## Source text
— begin —

Skip to main content

Opinion

Opinion By: Albert B. Chandler III, Attorney General; Amye L. Bensenhaver, Assistant Attorney General

Open Records Decision

The question presented in this appeal is whether Louisville Metro Inspections, Permits, and Licenses ("IPL") violated, or otherwise subverted the intent of, the Open Records Act in the use of a preprinted records inspection request form. For the reasons that follow, we find that the preprinted form developed by IPL "creates a potential chilling effect on submission of open records requests . . . that is inconsistent with the basic policy of the Open Records Act codified at KRS 61.871," and that its use constitutes a subversion of the intent of the Act. 02-ORD-89, p. 9. In addition, we find that IPL's failure to respond to complainant Doug Spillman's March 7, 2003 request, which was not submitted on the preprinted form, until Mr. Spillman contacted IPL by telephone on March 21, 2003, constituted a violation of the Act.

In his letter of appeal, Mr. Spillman states that on March 6, 2003, he called IPL and spoke with an employee named Teresa Fletcher who advised him that in order to make an open records request, he was required to "complete a form and submit it to her . . . ." He explains that Ms. Fletcher faxed him a copy of the form, but he elected instead to submit his request by letter dated March 7. Mr. Spillman provided this office with a copy of his letter. In it he requested "all information and documents of any kind relating to any complaints and/or violations pertaining to the property located at 1112 Springview Dr., Louisville, KY for the past two years . . . and any information and documents relating to complaints and/or violations for any property on Springview Dr., Louisville, KY for the last 18 months." Our review of the letter confirms that Mr. Spillman signed his request and that his name was printed legibly on it.

Having received no response to his open records request, Mr. Spillman indicates that he contacted Ms. Fletcher on March 21, 2003 to inquire into the request's status. He states that Ms. Fletcher advised him that because he provided his address but no telephone number, she was unable to contact him in order to respond. Although he received no written response to his request, Mr. Spillman acknowledges that he ultimately obtained the records by sending an emissary to IPL's office to retrieve them. He expresses the belief that had he not contacted Ms. Fletcher by telephone he would have received no response and attributes IPL's inaction to his failure to use the agency's form. On appeal, he questions the propriety of IPL's use of the preprinted records inspection request form. 1

In supplemental correspondence directed to this office following commencement of Mr. Spillman's appeal, Assistant Jefferson County Attorney Winston E. King defended IPL's use of the preprinted request form. He explained:

The use of a form by the public agency is not a violation of the Open Records statutes, so long as the failure to use the form is not a basis for denial of the request. [99-ORD-46 and 94-ORD-101.] While IPL utilizes a form for open records requests, it has not, to anyone's knowledge, denied a request for failure to use the form. Requests have been granted in the past where the request has been by letter, facsimile, and even e-mail. It should be noted that Mr. Spillman's request was granted although he did not fill out the form, but made his request in letter form.

— end —

## Set exercise 1
Copy the open records decision word for word between "In supplemental correspondence" and "in letter form.", inclusive.
## Set exercise 2
In the open records decision, what reason did Ms. Fletcher give Mr. Spillman for being unable to contact him about his request?
## Set exercise 3
Write the next part of the open records decision about IPL's request form, picking up after its final sentence.

## Rows

— begin —

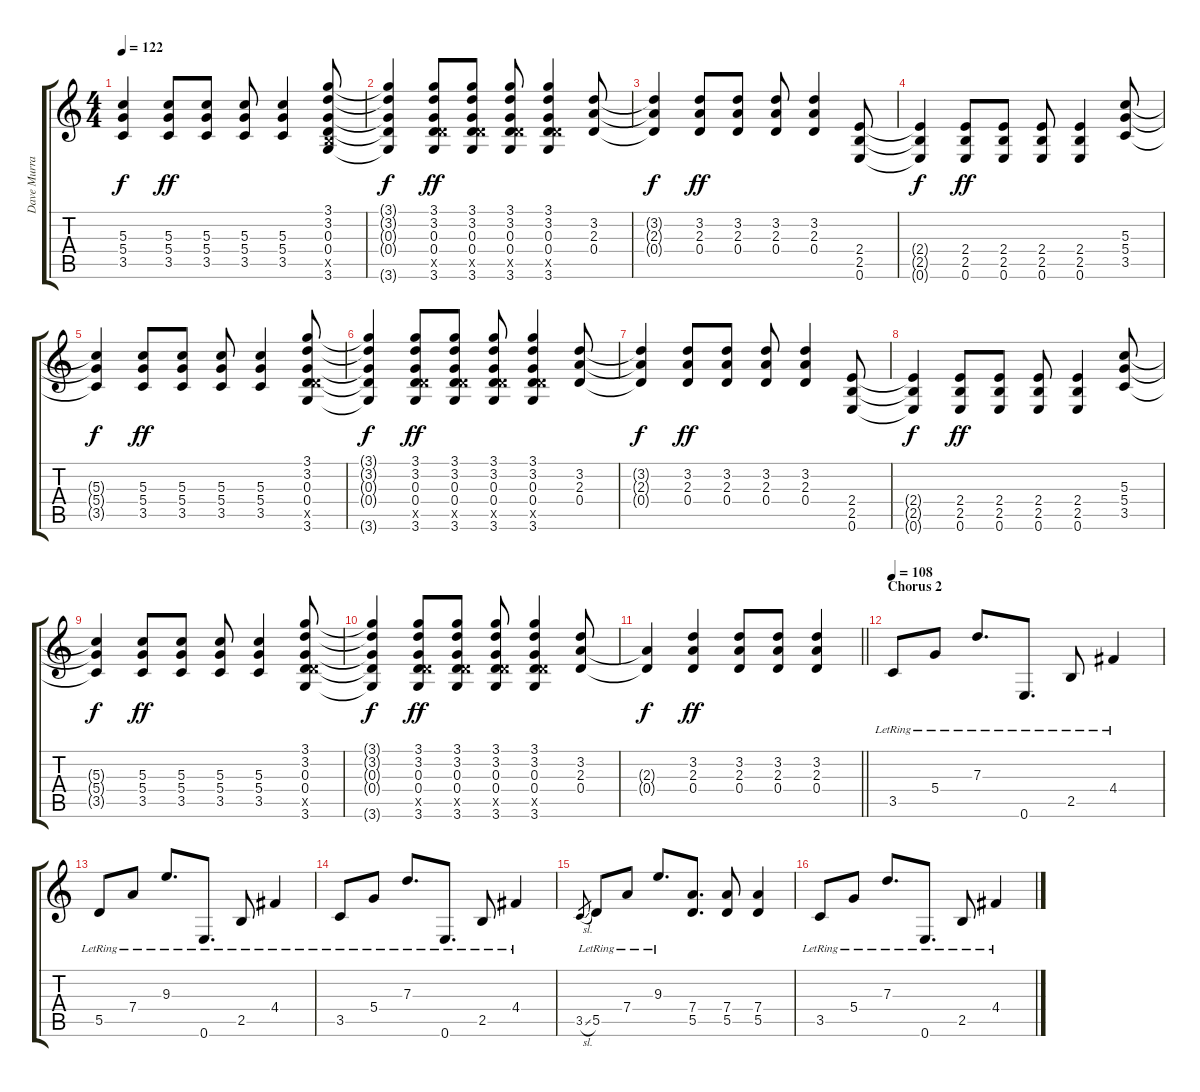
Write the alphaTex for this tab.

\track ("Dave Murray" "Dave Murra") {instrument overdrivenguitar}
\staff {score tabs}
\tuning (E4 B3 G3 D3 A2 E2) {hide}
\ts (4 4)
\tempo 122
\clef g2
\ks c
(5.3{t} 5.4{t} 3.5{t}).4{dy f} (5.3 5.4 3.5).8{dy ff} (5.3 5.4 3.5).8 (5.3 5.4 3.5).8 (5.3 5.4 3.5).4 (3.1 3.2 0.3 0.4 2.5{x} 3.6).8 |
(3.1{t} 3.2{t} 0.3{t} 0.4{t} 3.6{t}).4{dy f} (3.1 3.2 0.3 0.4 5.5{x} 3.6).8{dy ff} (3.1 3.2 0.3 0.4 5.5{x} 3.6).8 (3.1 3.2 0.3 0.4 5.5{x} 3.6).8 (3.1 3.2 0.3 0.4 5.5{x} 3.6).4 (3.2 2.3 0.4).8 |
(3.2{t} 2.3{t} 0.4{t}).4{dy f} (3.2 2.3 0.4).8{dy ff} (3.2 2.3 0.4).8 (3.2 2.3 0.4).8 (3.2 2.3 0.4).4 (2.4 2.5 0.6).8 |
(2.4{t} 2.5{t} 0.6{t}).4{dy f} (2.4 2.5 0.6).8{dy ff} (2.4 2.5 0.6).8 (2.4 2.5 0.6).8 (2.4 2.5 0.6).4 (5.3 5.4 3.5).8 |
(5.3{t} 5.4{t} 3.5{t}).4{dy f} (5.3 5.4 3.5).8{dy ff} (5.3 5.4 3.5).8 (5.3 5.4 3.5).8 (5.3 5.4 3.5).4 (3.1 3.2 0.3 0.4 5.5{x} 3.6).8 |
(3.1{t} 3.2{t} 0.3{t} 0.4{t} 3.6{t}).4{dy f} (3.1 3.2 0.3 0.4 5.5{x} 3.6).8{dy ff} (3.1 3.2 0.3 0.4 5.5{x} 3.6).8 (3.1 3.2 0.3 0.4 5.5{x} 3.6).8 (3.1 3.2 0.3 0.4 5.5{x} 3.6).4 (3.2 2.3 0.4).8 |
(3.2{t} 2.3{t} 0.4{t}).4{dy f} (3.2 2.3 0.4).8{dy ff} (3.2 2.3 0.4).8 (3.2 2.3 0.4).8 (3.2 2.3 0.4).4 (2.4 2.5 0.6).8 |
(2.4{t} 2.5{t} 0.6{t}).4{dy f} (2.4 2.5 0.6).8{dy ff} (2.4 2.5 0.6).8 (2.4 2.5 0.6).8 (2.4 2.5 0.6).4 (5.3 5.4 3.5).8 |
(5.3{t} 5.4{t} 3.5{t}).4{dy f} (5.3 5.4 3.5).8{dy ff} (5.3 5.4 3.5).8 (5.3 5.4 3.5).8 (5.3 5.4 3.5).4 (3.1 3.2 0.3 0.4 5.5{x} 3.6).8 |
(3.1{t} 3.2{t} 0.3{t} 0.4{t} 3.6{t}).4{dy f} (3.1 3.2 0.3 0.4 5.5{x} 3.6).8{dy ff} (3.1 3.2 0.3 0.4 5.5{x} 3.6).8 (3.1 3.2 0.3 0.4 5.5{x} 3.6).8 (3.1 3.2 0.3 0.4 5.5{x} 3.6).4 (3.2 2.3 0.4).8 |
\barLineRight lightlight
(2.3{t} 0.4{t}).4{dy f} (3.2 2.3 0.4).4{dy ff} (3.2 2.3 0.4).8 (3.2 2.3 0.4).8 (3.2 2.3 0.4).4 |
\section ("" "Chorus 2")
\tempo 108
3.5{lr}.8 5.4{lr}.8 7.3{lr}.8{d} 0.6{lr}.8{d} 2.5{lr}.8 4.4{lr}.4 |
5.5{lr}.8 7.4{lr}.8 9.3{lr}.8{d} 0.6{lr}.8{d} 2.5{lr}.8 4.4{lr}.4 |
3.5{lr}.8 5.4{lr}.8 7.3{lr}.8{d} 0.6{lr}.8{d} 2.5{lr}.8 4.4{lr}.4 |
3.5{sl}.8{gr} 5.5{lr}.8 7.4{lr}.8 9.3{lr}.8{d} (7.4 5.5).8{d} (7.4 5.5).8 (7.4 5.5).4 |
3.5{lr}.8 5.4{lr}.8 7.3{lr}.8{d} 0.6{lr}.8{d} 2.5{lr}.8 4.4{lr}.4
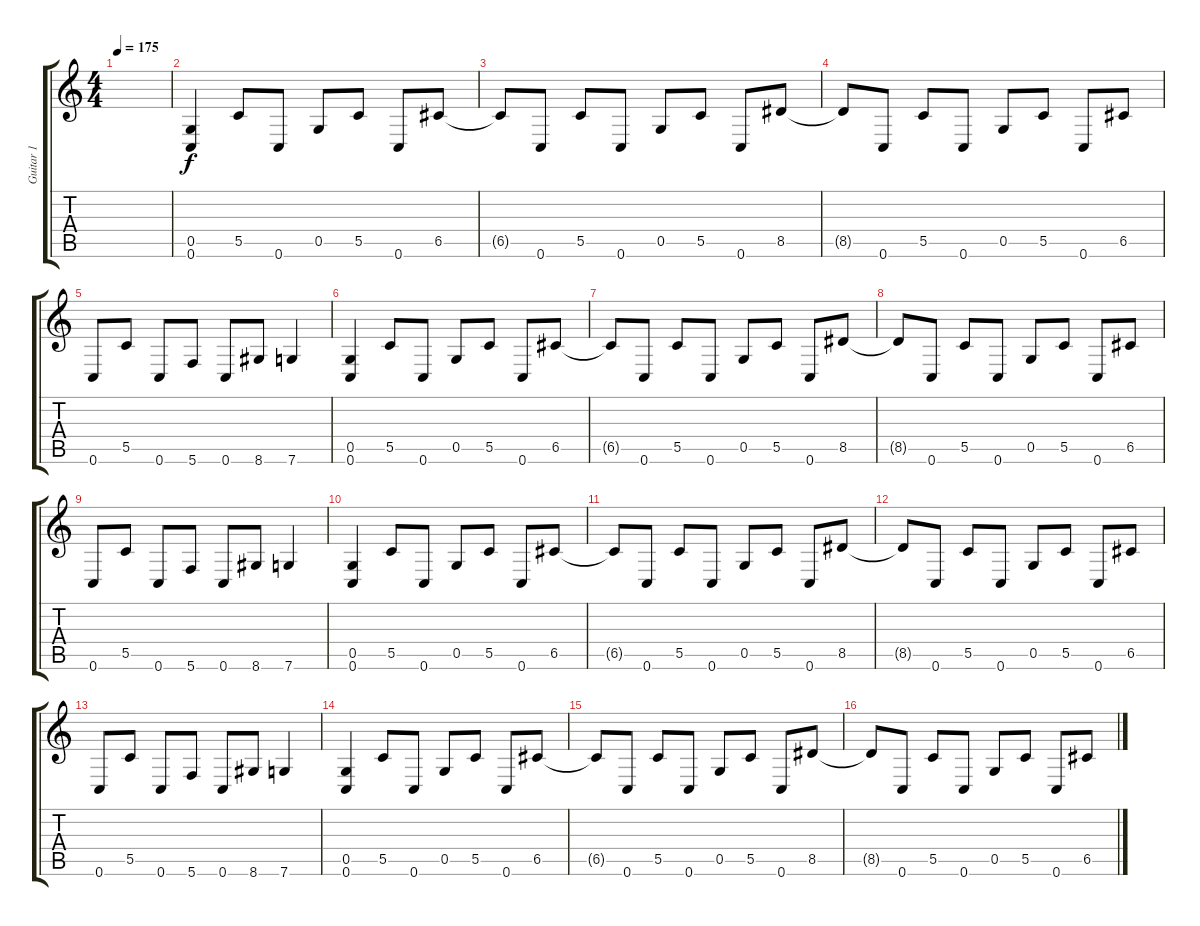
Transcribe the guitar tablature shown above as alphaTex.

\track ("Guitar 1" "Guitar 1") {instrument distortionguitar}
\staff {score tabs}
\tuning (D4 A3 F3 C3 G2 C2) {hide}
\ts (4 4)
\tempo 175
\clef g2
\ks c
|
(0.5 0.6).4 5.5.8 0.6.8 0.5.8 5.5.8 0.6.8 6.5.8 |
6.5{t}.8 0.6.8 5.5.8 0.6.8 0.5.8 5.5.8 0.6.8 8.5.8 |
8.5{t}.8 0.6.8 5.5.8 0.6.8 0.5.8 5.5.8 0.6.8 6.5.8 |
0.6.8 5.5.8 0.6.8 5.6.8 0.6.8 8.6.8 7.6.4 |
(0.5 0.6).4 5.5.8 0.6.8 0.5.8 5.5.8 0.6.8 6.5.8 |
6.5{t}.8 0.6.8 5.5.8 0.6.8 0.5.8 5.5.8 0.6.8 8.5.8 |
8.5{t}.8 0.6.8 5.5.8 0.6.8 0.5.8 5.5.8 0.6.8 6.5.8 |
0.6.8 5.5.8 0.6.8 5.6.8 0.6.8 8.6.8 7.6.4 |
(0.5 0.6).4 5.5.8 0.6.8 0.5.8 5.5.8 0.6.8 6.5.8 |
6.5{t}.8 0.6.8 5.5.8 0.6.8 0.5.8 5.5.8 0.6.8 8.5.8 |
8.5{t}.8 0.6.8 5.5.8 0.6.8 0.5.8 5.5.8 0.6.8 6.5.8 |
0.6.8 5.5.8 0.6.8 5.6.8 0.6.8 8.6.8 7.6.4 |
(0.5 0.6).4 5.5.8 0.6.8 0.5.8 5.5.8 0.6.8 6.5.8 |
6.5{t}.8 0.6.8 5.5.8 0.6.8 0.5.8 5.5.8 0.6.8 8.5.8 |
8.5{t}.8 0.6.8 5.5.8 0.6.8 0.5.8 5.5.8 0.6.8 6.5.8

— end —
— begin —

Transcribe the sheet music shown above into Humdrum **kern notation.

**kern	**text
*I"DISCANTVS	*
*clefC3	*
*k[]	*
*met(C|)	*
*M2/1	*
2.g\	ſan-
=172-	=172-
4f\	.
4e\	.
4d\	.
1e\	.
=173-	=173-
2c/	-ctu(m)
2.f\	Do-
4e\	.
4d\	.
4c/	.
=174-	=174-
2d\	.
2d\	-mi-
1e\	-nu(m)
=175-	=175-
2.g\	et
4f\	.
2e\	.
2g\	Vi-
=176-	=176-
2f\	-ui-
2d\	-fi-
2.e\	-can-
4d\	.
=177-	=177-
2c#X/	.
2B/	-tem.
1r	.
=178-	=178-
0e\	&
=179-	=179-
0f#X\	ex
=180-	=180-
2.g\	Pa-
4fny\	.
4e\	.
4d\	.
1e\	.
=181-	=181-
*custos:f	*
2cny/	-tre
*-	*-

— end —

## Output 1
In supplemental correspondence directed to this office following commencement of Mr. Spillman's appeal, Assistant Jefferson County Attorney Winston E. King defended IPL's use of the preprinted request form. He explained:

The use of a form by the public agency is not a violation of the Open Records statutes, so long as the failure to use the form is not a basis for denial of the request. [99-ORD-46 and 94-ORD-101.] While IPL utilizes a form for open records requests, it has not, to anyone's knowledge, denied a request for failure to use the form. Requests have been granted in the past where the request has been by letter, facsimile, and even e-mail. It should be noted that Mr. Spillman's request was granted although he did not fill out the form, but made his request in letter form.

## Output 2
He had provided his address but no telephone number.

## Output 3
While the form requests the information Mr. Spillman refers to, again, no one can recall a request being denied for failure to complete all parts of the form. The form and the information requested are used by IPL to provide consistency in its application of the Open Records statutes. I can find no authority that precludes IPL from asking for information other than the requestor's signature, printed name and description of the records requested, so long as the failure to provide that additional information is not a basis to deny the request. Asking for the requestor's telephone number and address makes it easy for IPL to respond to requests in a timely fashion.

In closing, Mr. King conceded that IPL committed a procedural violation of the Open Records Act, but asserted that "the use of a form and requesting more information from the requester than required by statute is not a violation of the Open Records statutes when failure to use the form or provide the additional information is not used as a basis to deny the request." Respectfully, we disagree.

Shortly after the 1994 amendments to the Open Records Act took effect, this office issued a decision in which we held that "[a] public agency cannot demand or require more in regard to a request to inspect public records than is required by KRS 61.872(2)." 94-ORD-101, p. 2. That statute provides:

Any person shall have the right to inspect public records. The official custodian may require written application, signed by the applicant and with his name printed legibly on the application, describing the records to be inspected. The application shall be hand delivered, mailed, or sent via facsimile to the public agency.

At page 2 of 94-ORD-101, the Attorney General recognized:

The public agency may require, if it desires to do so, that a request or application be in writing. If a written request or application is required, the statute is satisfied if the written application whether or not submitted on the public agency's form contains the following:

1. Applicant's signature.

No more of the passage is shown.